Task to carry out = Reproduce as a numbered list the lines of the entries below, from the line containing "x8sc drone en Amazon[/su_button]" through the line containing "hacia abajo y las traseras hacia arriba.", both included and with any blank lines omitted.

Data records =
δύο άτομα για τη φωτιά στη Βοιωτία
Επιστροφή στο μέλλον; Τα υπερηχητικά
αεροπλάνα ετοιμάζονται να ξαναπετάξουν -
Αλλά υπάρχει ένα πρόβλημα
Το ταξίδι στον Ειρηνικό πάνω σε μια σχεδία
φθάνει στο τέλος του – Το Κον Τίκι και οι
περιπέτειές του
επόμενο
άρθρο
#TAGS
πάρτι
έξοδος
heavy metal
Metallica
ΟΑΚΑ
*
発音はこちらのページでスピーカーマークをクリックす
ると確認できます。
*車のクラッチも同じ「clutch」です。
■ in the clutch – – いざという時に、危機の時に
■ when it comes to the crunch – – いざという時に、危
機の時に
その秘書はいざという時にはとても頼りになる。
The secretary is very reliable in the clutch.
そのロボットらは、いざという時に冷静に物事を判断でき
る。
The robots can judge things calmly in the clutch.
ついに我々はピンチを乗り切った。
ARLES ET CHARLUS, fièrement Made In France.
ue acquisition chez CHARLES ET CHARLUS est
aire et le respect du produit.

==

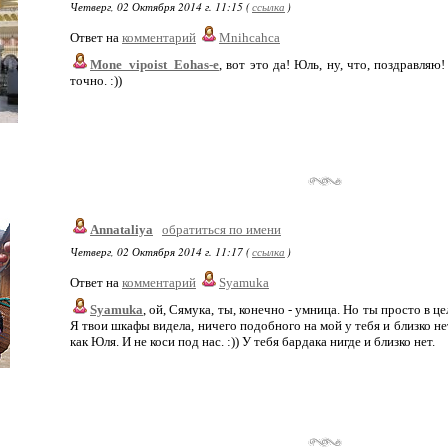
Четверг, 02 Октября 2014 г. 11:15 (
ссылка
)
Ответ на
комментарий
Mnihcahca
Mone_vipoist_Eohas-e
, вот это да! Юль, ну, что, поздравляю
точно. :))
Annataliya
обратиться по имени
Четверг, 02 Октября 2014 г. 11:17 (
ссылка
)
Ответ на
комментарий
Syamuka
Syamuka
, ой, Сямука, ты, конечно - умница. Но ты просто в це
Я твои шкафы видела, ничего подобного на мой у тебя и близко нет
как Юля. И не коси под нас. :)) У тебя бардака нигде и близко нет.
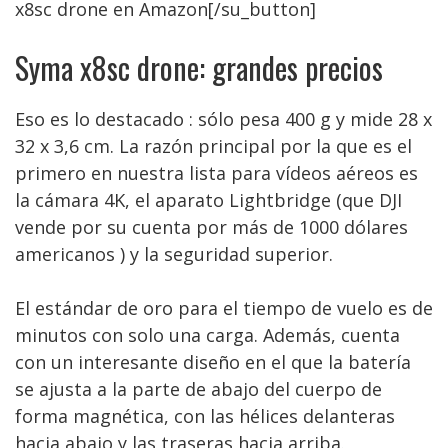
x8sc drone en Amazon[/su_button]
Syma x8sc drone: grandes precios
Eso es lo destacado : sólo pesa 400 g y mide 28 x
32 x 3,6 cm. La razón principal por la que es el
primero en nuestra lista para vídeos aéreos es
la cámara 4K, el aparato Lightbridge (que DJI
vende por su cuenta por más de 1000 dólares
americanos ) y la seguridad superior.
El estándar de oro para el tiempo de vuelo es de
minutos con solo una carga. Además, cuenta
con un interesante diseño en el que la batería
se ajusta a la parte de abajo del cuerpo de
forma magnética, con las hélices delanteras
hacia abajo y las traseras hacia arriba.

Result =
1. x8sc drone en Amazon[/su_button]
2. Syma x8sc drone: grandes precios
3. Eso es lo destacado : sólo pesa 400 g y mide 28 x
4. 32 x 3,6 cm. La razón principal por la que es el
5. primero en nuestra lista para vídeos aéreos es
6. la cámara 4K, el aparato Lightbridge (que DJI
7. vende por su cuenta por más de 1000 dólares
8. americanos ) y la seguridad superior.
9. El estándar de oro para el tiempo de vuelo es de
10. minutos con solo una carga. Además, cuenta
11. con un interesante diseño en el que la batería
12. se ajusta a la parte de abajo del cuerpo de
13. forma magnética, con las hélices delanteras
14. hacia abajo y las traseras hacia arriba.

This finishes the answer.